**Task requirements:** This exercise calls for an exact copy of the data below.

**Records for this task:**
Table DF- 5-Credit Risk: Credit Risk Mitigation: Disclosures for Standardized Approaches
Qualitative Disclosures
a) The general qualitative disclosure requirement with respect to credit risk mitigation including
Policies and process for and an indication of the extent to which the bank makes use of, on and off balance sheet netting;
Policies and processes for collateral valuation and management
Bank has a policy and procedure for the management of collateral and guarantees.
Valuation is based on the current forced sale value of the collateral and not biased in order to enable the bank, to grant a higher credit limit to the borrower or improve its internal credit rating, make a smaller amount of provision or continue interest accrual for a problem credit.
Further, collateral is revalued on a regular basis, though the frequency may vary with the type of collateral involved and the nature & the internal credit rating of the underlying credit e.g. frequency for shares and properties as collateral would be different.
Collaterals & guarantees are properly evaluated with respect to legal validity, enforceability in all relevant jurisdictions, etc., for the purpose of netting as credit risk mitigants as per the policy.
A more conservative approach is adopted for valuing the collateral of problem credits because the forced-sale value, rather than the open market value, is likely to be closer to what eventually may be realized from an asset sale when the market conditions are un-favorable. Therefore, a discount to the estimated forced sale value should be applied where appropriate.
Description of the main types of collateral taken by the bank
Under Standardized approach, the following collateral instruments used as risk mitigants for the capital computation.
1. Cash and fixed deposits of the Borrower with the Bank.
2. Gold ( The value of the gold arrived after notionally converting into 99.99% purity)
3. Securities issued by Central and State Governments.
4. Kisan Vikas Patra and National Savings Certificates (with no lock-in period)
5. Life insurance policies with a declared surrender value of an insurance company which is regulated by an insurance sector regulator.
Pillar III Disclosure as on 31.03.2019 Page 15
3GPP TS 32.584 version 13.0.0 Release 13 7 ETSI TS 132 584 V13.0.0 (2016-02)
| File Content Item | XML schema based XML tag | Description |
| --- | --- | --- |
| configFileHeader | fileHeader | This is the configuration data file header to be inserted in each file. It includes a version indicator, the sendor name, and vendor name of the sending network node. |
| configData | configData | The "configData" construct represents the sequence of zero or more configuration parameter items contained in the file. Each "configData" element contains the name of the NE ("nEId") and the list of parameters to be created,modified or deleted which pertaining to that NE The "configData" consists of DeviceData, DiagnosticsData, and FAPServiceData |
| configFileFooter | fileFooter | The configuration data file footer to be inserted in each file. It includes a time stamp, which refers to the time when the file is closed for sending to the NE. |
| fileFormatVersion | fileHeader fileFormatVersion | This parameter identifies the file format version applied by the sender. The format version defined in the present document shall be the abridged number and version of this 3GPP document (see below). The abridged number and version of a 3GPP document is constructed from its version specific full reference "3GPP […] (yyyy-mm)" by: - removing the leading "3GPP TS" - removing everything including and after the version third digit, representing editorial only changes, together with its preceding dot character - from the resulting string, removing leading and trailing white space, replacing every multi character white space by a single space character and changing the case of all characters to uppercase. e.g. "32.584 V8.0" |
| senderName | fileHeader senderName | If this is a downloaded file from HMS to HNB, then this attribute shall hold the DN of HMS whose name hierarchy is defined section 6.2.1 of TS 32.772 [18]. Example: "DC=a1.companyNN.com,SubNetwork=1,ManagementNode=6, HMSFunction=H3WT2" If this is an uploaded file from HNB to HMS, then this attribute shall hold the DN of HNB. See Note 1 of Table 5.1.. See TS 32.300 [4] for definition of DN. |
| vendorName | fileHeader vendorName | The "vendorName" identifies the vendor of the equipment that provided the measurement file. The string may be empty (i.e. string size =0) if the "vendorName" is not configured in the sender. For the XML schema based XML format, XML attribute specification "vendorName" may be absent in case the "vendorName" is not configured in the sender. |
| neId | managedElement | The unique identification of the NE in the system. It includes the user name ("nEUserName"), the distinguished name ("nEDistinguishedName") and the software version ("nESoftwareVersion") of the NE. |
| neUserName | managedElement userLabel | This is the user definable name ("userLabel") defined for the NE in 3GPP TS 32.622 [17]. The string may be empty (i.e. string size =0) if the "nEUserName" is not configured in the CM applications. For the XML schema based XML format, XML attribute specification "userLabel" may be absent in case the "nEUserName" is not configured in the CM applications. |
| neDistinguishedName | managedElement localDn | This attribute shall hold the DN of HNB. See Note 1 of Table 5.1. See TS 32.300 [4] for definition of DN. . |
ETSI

**Answer to this problem:**
Table DF- 5-Credit Risk: Credit Risk Mitigation: Disclosures for Standardized Approaches
Qualitative Disclosures
a) The general qualitative disclosure requirement with respect to credit risk mitigation including
Policies and process for and an indication of the extent to which the bank makes use of, on and off balance sheet netting;
Policies and processes for collateral valuation and management
Bank has a policy and procedure for the management of collateral and guarantees.
Valuation is based on the current forced sale value of the collateral and not biased in order to enable the bank, to grant a higher credit limit to the borrower or improve its internal credit rating, make a smaller amount of provision or continue interest accrual for a problem credit.
Further, collateral is revalued on a regular basis, though the frequency may vary with the type of collateral involved and the nature & the internal credit rating of the underlying credit e.g. frequency for shares and properties as collateral would be different.
Collaterals & guarantees are properly evaluated with respect to legal validity, enforceability in all relevant jurisdictions, etc., for the purpose of netting as credit risk mitigants as per the policy.
A more conservative approach is adopted for valuing the collateral of problem credits because the forced-sale value, rather than the open market value, is likely to be closer to what eventually may be realized from an asset sale when the market conditions are un-favorable. Therefore, a discount to the estimated forced sale value should be applied where appropriate.
Description of the main types of collateral taken by the bank
Under Standardized approach, the following collateral instruments used as risk mitigants for the capital computation.
1. Cash and fixed deposits of the Borrower with the Bank.
2. Gold ( The value of the gold arrived after notionally converting into 99.99% purity)
3. Securities issued by Central and State Governments.
4. Kisan Vikas Patra and National Savings Certificates (with no lock-in period)
5. Life insurance policies with a declared surrender value of an insurance company which is regulated by an insurance sector regulator.
Pillar III Disclosure as on 31.03.2019 Page 15
3GPP TS 32.584 version 13.0.0 Release 13 7 ETSI TS 132 584 V13.0.0 (2016-02)
| File Content Item | XML schema based XML tag | Description |
| --- | --- | --- |
| configFileHeader | fileHeader | This is the configuration data file header to be inserted in each file. It includes a version indicator, the sendor name, and vendor name of the sending network node. |
| configData | configData | The "configData" construct represents the sequence of zero or more configuration parameter items contained in the file. Each "configData" element contains the name of the NE ("nEId") and the list of parameters to be created,modified or deleted which pertaining to that NE The "configData" consists of DeviceData, DiagnosticsData, and FAPServiceData |
| configFileFooter | fileFooter | The configuration data file footer to be inserted in each file. It includes a time stamp, which refers to the time when the file is closed for sending to the NE. |
| fileFormatVersion | fileHeader fileFormatVersion | This parameter identifies the file format version applied by the sender. The format version defined in the present document shall be the abridged number and version of this 3GPP document (see below). The abridged number and version of a 3GPP document is constructed from its version specific full reference "3GPP […] (yyyy-mm)" by: - removing the leading "3GPP TS" - removing everything including and after the version third digit, representing editorial only changes, together with its preceding dot character - from the resulting string, removing leading and trailing white space, replacing every multi character white space by a single space character and changing the case of all characters to uppercase. e.g. "32.584 V8.0" |
| senderName | fileHeader senderName | If this is a downloaded file from HMS to HNB, then this attribute shall hold the DN of HMS whose name hierarchy is defined section 6.2.1 of TS 32.772 [18]. Example: "DC=a1.companyNN.com,SubNetwork=1,ManagementNode=6, HMSFunction=H3WT2" If this is an uploaded file from HNB to HMS, then this attribute shall hold the DN of HNB. See Note 1 of Table 5.1.. See TS 32.300 [4] for definition of DN. |
| vendorName | fileHeader vendorName | The "vendorName" identifies the vendor of the equipment that provided the measurement file. The string may be empty (i.e. string size =0) if the "vendorName" is not configured in the sender. For the XML schema based XML format, XML attribute specification "vendorName" may be absent in case the "vendorName" is not configured in the sender. |
| neId | managedElement | The unique identification of the NE in the system. It includes the user name ("nEUserName"), the distinguished name ("nEDistinguishedName") and the software version ("nESoftwareVersion") of the NE. |
| neUserName | managedElement userLabel | This is the user definable name ("userLabel") defined for the NE in 3GPP TS 32.622 [17]. The string may be empty (i.e. string size =0) if the "nEUserName" is not configured in the CM applications. For the XML schema based XML format, XML attribute specification "userLabel" may be absent in case the "nEUserName" is not configured in the CM applications. |
| neDistinguishedName | managedElement localDn | This attribute shall hold the DN of HNB. See Note 1 of Table 5.1. See TS 32.300 [4] for definition of DN. . |
ETSI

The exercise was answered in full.